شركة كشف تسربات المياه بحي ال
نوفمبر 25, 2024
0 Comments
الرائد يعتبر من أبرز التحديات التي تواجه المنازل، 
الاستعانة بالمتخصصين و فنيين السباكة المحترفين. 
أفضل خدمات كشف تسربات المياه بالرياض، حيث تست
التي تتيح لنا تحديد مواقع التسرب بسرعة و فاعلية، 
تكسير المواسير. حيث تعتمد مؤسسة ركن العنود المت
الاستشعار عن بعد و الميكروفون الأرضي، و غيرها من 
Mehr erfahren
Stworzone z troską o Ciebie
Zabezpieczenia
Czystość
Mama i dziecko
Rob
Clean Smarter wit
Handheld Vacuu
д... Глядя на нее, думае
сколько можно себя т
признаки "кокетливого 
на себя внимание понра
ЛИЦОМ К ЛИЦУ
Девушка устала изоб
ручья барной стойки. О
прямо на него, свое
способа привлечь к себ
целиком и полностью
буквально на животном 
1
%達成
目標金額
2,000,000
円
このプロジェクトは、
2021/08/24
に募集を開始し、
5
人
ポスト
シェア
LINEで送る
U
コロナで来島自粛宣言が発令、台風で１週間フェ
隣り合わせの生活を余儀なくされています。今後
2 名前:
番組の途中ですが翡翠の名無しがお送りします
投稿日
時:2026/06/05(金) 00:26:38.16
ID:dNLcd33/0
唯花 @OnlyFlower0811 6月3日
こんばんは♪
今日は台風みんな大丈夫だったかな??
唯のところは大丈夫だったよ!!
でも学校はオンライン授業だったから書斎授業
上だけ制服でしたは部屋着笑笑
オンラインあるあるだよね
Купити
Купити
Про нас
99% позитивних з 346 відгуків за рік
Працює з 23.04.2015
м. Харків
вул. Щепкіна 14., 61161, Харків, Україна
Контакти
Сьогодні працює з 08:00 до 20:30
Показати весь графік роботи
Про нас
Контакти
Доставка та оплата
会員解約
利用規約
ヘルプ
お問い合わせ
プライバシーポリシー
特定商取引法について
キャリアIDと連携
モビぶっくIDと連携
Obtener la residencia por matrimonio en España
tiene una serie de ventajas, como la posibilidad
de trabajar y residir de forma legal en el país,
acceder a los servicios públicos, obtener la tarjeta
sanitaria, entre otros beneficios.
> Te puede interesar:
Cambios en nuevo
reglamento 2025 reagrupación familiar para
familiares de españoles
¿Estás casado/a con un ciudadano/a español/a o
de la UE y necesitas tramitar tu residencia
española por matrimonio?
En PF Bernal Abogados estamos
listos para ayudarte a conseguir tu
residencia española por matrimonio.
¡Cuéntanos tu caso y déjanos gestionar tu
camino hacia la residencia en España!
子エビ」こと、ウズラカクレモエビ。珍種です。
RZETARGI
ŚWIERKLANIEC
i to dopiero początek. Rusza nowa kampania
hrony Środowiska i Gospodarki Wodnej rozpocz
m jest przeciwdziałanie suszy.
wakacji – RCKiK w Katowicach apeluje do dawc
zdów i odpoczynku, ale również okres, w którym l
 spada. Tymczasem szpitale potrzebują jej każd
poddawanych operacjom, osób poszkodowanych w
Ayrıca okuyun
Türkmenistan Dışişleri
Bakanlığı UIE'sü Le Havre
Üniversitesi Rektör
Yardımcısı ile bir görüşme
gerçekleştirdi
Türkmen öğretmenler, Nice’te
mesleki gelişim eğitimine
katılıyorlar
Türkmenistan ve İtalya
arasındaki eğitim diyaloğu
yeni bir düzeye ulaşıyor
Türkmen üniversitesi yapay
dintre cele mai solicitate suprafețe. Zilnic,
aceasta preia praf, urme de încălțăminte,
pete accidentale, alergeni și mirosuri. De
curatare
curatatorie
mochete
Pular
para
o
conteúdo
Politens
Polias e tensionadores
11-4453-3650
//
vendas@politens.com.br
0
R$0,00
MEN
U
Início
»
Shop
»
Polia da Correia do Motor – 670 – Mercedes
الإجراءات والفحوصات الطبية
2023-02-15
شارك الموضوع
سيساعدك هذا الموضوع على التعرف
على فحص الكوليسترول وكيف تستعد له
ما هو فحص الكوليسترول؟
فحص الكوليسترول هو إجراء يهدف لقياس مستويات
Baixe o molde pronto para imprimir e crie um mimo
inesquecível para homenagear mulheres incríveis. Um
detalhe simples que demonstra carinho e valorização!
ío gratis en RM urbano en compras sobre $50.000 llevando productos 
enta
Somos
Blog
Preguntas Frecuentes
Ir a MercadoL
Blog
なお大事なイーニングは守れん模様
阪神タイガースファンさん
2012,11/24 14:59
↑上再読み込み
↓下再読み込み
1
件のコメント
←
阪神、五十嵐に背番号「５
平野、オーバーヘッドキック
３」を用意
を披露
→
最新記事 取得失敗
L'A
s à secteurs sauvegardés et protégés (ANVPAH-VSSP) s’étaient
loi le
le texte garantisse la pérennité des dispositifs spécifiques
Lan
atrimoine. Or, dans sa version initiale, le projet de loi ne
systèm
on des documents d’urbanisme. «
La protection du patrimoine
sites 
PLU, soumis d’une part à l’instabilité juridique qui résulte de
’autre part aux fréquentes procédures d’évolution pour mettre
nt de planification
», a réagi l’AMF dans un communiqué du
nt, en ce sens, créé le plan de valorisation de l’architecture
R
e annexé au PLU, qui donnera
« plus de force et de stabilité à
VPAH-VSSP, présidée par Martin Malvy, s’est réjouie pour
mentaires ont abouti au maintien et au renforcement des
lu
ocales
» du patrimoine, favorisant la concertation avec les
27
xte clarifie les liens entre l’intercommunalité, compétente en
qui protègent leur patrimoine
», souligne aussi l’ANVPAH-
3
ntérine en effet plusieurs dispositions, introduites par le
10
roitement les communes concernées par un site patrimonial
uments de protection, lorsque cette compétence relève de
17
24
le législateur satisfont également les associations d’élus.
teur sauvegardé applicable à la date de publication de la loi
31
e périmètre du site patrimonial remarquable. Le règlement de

What to work on: Transcribe all of the data above, character for character.

Output below:
شركة كشف تسربات المياه بحي ال
نوفمبر 25, 2024
0 Comments
الرائد يعتبر من أبرز التحديات التي تواجه المنازل، 
الاستعانة بالمتخصصين و فنيين السباكة المحترفين. 
أفضل خدمات كشف تسربات المياه بالرياض، حيث تست
التي تتيح لنا تحديد مواقع التسرب بسرعة و فاعلية، 
تكسير المواسير. حيث تعتمد مؤسسة ركن العنود المت
الاستشعار عن بعد و الميكروفون الأرضي، و غيرها من 
Mehr erfahren
Stworzone z troską o Ciebie
Zabezpieczenia
Czystość
Mama i dziecko
Rob
Clean Smarter wit
Handheld Vacuu
д... Глядя на нее, думае
сколько можно себя т
признаки "кокетливого 
на себя внимание понра
ЛИЦОМ К ЛИЦУ
Девушка устала изоб
ручья барной стойки. О
прямо на него, свое
способа привлечь к себ
целиком и полностью
буквально на животном 
1
%達成
目標金額
2,000,000
円
このプロジェクトは、
2021/08/24
に募集を開始し、
5
人
ポスト
シェア
LINEで送る
U
コロナで来島自粛宣言が発令、台風で１週間フェ
隣り合わせの生活を余儀なくされています。今後
2 名前:
番組の途中ですが翡翠の名無しがお送りします
投稿日
時:2026/06/05(金) 00:26:38.16
ID:dNLcd33/0
唯花 @OnlyFlower0811 6月3日
こんばんは♪
今日は台風みんな大丈夫だったかな??
唯のところは大丈夫だったよ!!
でも学校はオンライン授業だったから書斎授業
上だけ制服でしたは部屋着笑笑
オンラインあるあるだよね
Купити
Купити
Про нас
99% позитивних з 346 відгуків за рік
Працює з 23.04.2015
м. Харків
вул. Щепкіна 14., 61161, Харків, Україна
Контакти
Сьогодні працює з 08:00 до 20:30
Показати весь графік роботи
Про нас
Контакти
Доставка та оплата
会員解約
利用規約
ヘルプ
お問い合わせ
プライバシーポリシー
特定商取引法について
キャリアIDと連携
モビぶっくIDと連携
Obtener la residencia por matrimonio en España
tiene una serie de ventajas, como la posibilidad
de trabajar y residir de forma legal en el país,
acceder a los servicios públicos, obtener la tarjeta
sanitaria, entre otros beneficios.
> Te puede interesar:
Cambios en nuevo
reglamento 2025 reagrupación familiar para
familiares de españoles
¿Estás casado/a con un ciudadano/a español/a o
de la UE y necesitas tramitar tu residencia
española por matrimonio?
En PF Bernal Abogados estamos
listos para ayudarte a conseguir tu
residencia española por matrimonio.
¡Cuéntanos tu caso y déjanos gestionar tu
camino hacia la residencia en España!
子エビ」こと、ウズラカクレモエビ。珍種です。
RZETARGI
ŚWIERKLANIEC
i to dopiero początek. Rusza nowa kampania
hrony Środowiska i Gospodarki Wodnej rozpocz
m jest przeciwdziałanie suszy.
wakacji – RCKiK w Katowicach apeluje do dawc
zdów i odpoczynku, ale również okres, w którym l
 spada. Tymczasem szpitale potrzebują jej każd
poddawanych operacjom, osób poszkodowanych w
Ayrıca okuyun
Türkmenistan Dışişleri
Bakanlığı UIE'sü Le Havre
Üniversitesi Rektör
Yardımcısı ile bir görüşme
gerçekleştirdi
Türkmen öğretmenler, Nice’te
mesleki gelişim eğitimine
katılıyorlar
Türkmenistan ve İtalya
arasındaki eğitim diyaloğu
yeni bir düzeye ulaşıyor
Türkmen üniversitesi yapay
dintre cele mai solicitate suprafețe. Zilnic,
aceasta preia praf, urme de încălțăminte,
pete accidentale, alergeni și mirosuri. De
curatare
curatatorie
mochete
Pular
para
o
conteúdo
Politens
Polias e tensionadores
11-4453-3650
//
vendas@politens.com.br
0
R$0,00
MEN
U
Início
»
Shop
»
Polia da Correia do Motor – 670 – Mercedes
الإجراءات والفحوصات الطبية
2023-02-15
شارك الموضوع
سيساعدك هذا الموضوع على التعرف
على فحص الكوليسترول وكيف تستعد له
ما هو فحص الكوليسترول؟
فحص الكوليسترول هو إجراء يهدف لقياس مستويات
Baixe o molde pronto para imprimir e crie um mimo
inesquecível para homenagear mulheres incríveis. Um
detalhe simples que demonstra carinho e valorização!
ío gratis en RM urbano en compras sobre $50.000 llevando productos 
enta
Somos
Blog
Preguntas Frecuentes
Ir a MercadoL
Blog
なお大事なイーニングは守れん模様
阪神タイガースファンさん
2012,11/24 14:59
↑上再読み込み
↓下再読み込み
1
件のコメント
←
阪神、五十嵐に背番号「５
平野、オーバーヘッドキック
３」を用意
を披露
→
最新記事 取得失敗
L'A
s à secteurs sauvegardés et protégés (ANVPAH-VSSP) s’étaient
loi le
le texte garantisse la pérennité des dispositifs spécifiques
Lan
atrimoine. Or, dans sa version initiale, le projet de loi ne
systèm
on des documents d’urbanisme. «
La protection du patrimoine
sites 
PLU, soumis d’une part à l’instabilité juridique qui résulte de
’autre part aux fréquentes procédures d’évolution pour mettre
nt de planification
», a réagi l’AMF dans un communiqué du
nt, en ce sens, créé le plan de valorisation de l’architecture
R
e annexé au PLU, qui donnera
« plus de force et de stabilité à
VPAH-VSSP, présidée par Martin Malvy, s’est réjouie pour
mentaires ont abouti au maintien et au renforcement des
lu
ocales
» du patrimoine, favorisant la concertation avec les
27
xte clarifie les liens entre l’intercommunalité, compétente en
qui protègent leur patrimoine
», souligne aussi l’ANVPAH-
3
ntérine en effet plusieurs dispositions, introduites par le
10
roitement les communes concernées par un site patrimonial
uments de protection, lorsque cette compétence relève de
17
24
le législateur satisfont également les associations d’élus.
teur sauvegardé applicable à la date de publication de la loi
31
e périmètre du site patrimonial remarquable. Le règlement de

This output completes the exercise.